Along with my very late-blooming love for the cinema and my gravitation towards genre films, there are some filmmakers whose films I have never seen. One of those filmmakers is Spike Lee. When I saw Inside Man back in 2006 on the big screen I was finally able to say that I had seen a Spike Lee film. To this date, it remains the only one I have seen. I know, I know, that means there are a lot of quality movies that I have yet to see, a fact I hope to one day rectify. In any case, the heist film has arrived on Blu-ray and marks the first time I have seen the film since its big screen bow.
Inside Man begins like many heist films that have come before it. The robbers, led by Dalton Russell (Clive Owen) and dressed in matching painter outfits, enter the bank and neutralize the cameras, then go about dealing with whimpering hostages, jumping over the counters, along with giving plenty of barked orders. They immediately go about establishing the seriousness of the situation.
Meanwhile, the police learn of what is going on down at the bank and send hostage negotiator Detective Keith Frazier (Denzel Washington) and his partner Bill Mitchell (Chiwetel Ejiofor) to work the scene. They arrive and immediately go about securing the scene.
What follows is a carefully constructed cat and mouse game between Dalton and Frazier. This game they play combined with the way they go about their business goes a long way toward revealing the intelligence with which the screenplay was written. Both of these characters know how the game is played and they know exactly what they need to do in order to get to their desired ends.
Where the story loses a little bit of its hold is with the introduction of Madeleine White (Jodie Foster). She is some sort of high priced "fixer" brought in by the bank's chairman of the board, played by Christopher Plummer, to insure the safety of a particular safety deposit box. Frankly, this part of the story has a bearing on the big picture, but I did not really care. It felt concocted to give Foster something to do. The funny thing is, while she feels inconsequential, she is so dramatic in doing it.
What is so fascinating about Inside Man is that as intelligent as the script is, it does not pay off very well. Once the climax arrived, I must admit to feeling a little let down. For all of the tension that is built up over the two-hour movie, I could not muster up enough reason to care. Fortunately, it's so entertaining it is still a movie worth watching.
The performances are first rate.
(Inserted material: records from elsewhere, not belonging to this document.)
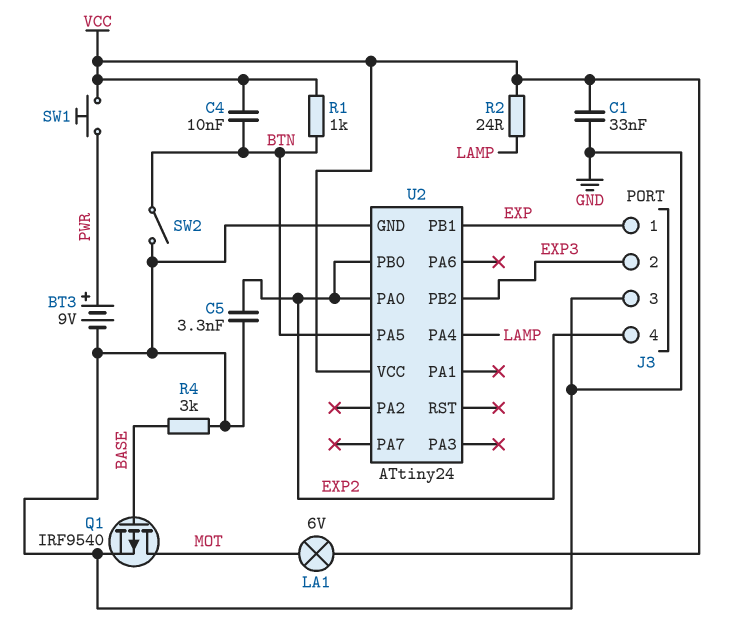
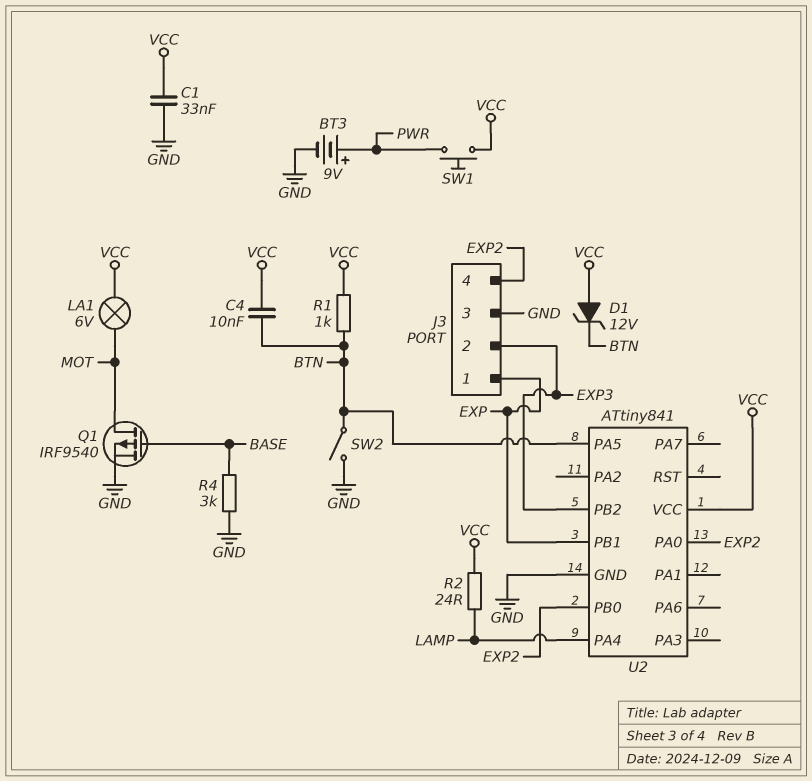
C5: 3.3nF (EXP2, GND) -> none
D1: none -> zener 12V (A VCC, K BTN)
U2: ATtiny24 -> ATtiny841

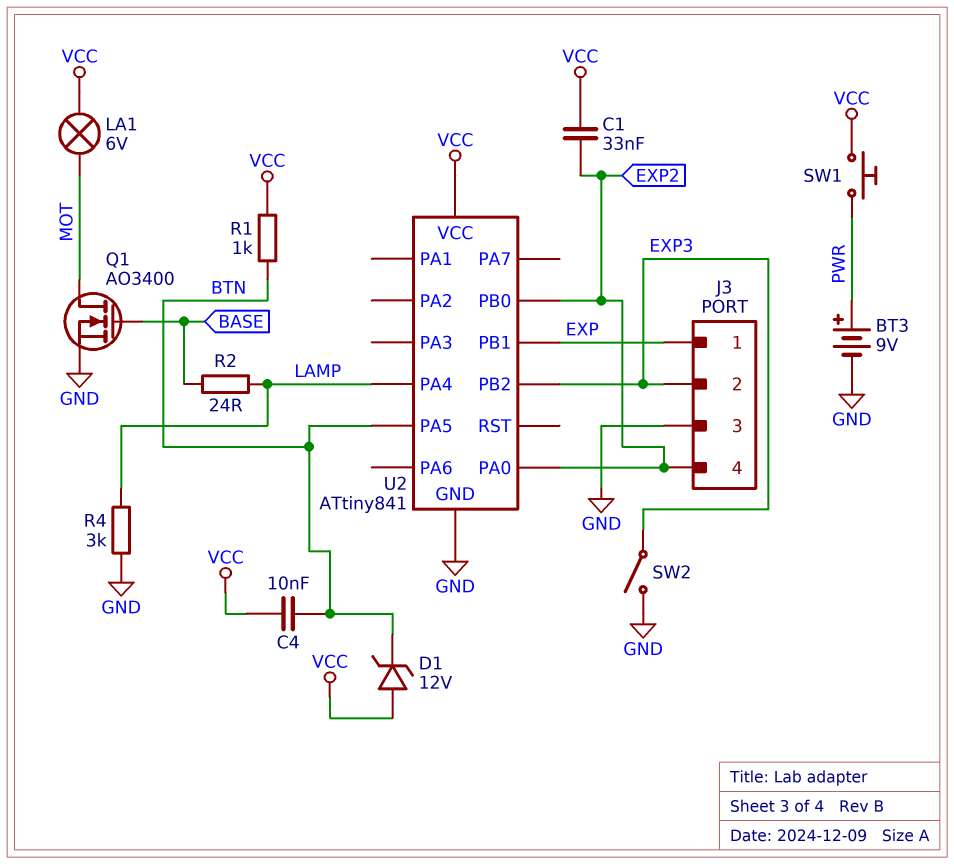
C1: 33nF (GND, VCC) -> 33nF (EXP2, VCC)
Q1: PMOS IRF9540 (G BASE, D MOT, S GND) -> NMOS AO3400 (G BASE, D MOT, S GND)
R2: 24 (LAMP, VCC) -> 24 (BASE, LAMP)
R4: 3k (BASE, GND) -> 3k (GND, LAMP)
SW2: switch (BTN, GND) -> switch (EXP3, GND)

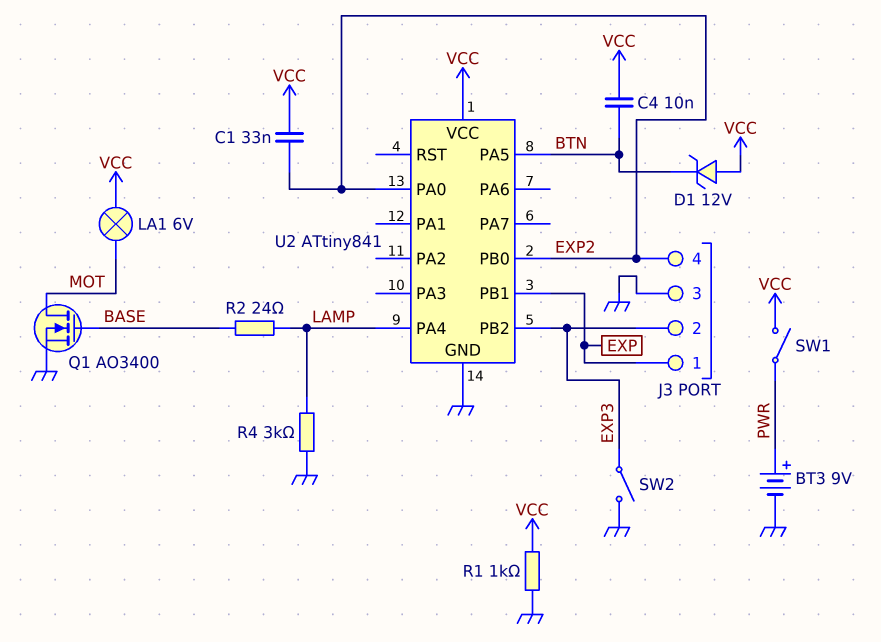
R1: 1k (BTN, VCC) -> 1k (GND, VCC)
SW1: button (PWR, VCC) -> switch (PWR, VCC)

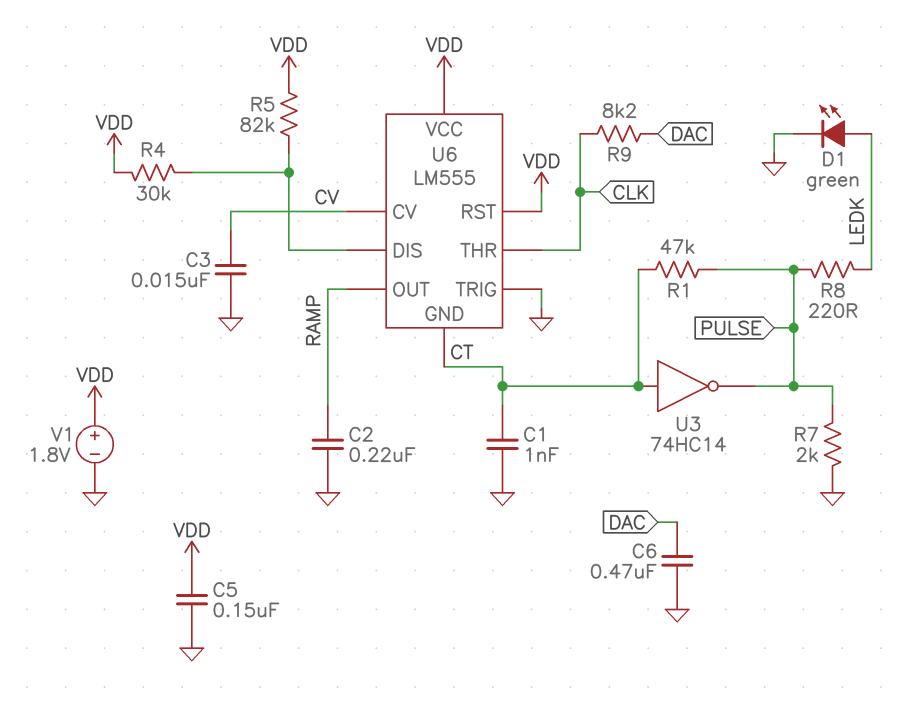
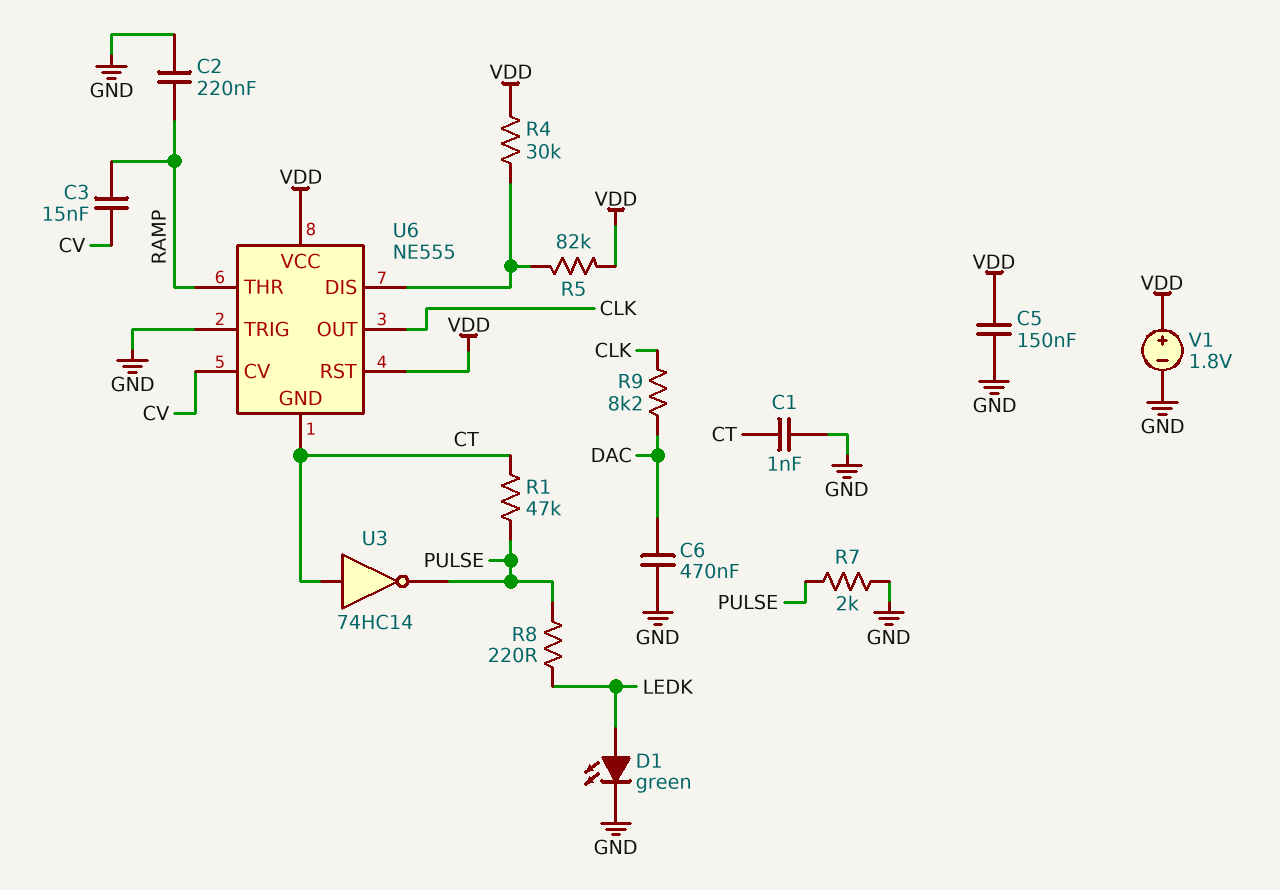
C3: 15nF (CV, GND) -> 15nF (CV, RAMP)
U6: LM555 -> NE555
U6 pin OUT: RAMP -> CLK
U6 pin THR: CLK -> RAMP

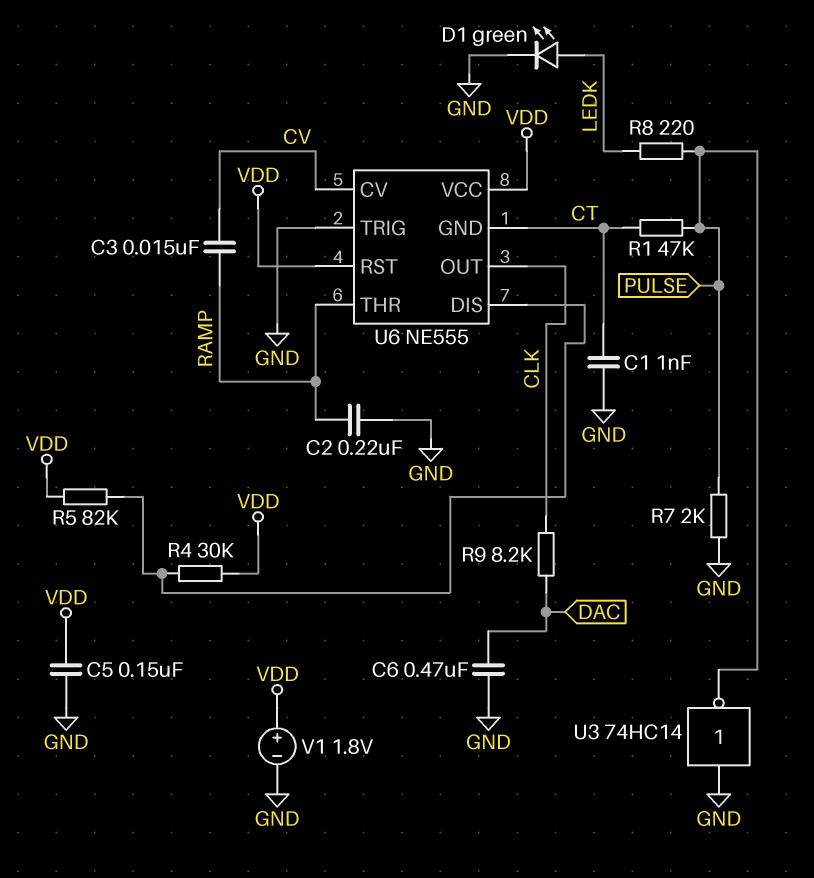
U3: NOT 74HC14 (in CT, out PULSE) -> NOT 74HC14 (in GND, out PULSE)

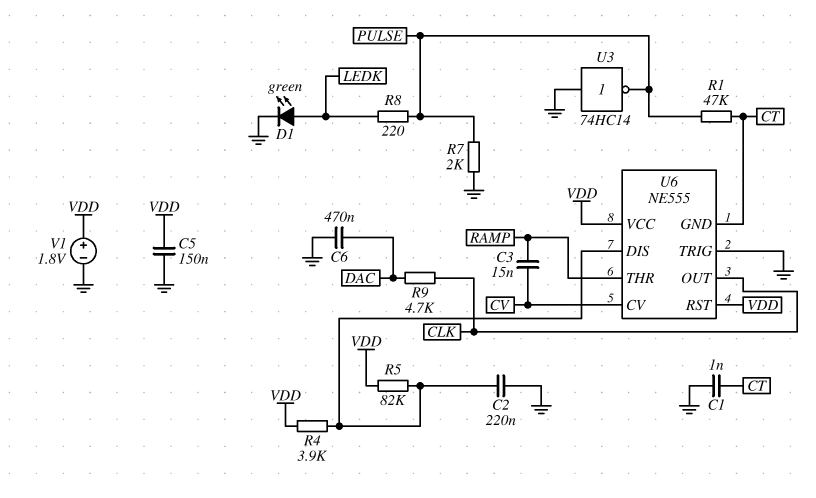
C2: 220nF (GND, RAMP) -> 220nF (GND, U6/DIS)
R4: 30k (U6/DIS, VDD) -> 3.9k (U6/DIS, VDD)
R9: 8.2k (CLK, DAC) -> 4.7k (CLK, DAC)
Denzel Washington is playing a role he could do in his sleep with both hands tied behind his back. He brings an intensity with a touch of moral ambiguity, just to keep you guessing. Meanwhile, Clive Owen is always in control, always knows how to control the situation. He is calm, cool, and collected at every moment. These two own the film. Where lesser actors could have made this a chore, these two keep you glued to the screen every moment.
This is, by far, Spike Lee's most mainstream film, further evidenced by its box office take ($88 million). Still, while this targeted the mainstream audience, it still has plenty of style. Besides what Washington and Owen bring to the table, Lee brings a great visual style that helps liven up the feature. There are crane and dolly shots galore, helping make this your atypical blockbuster, putting a stamp on it. On top of that, there are a number of scenes involving life in New York and race relations that have Spike's fingerprints all over them. He brings a lot of flavor to the story, making the movie better in the end.
Audio/Video. The image retains its original 2.35:1 ratio of the theatrical presentation (have any Blu-rays presented a modified ratio?). The color palette looks as I remember from the theater, not terribly bright, but not washed out either. There is a very realistic feel to the way it looks. The high definition format brings a lot of detail to the frame, all helping bring life to the bank set and the streets of NYC immediately around the building.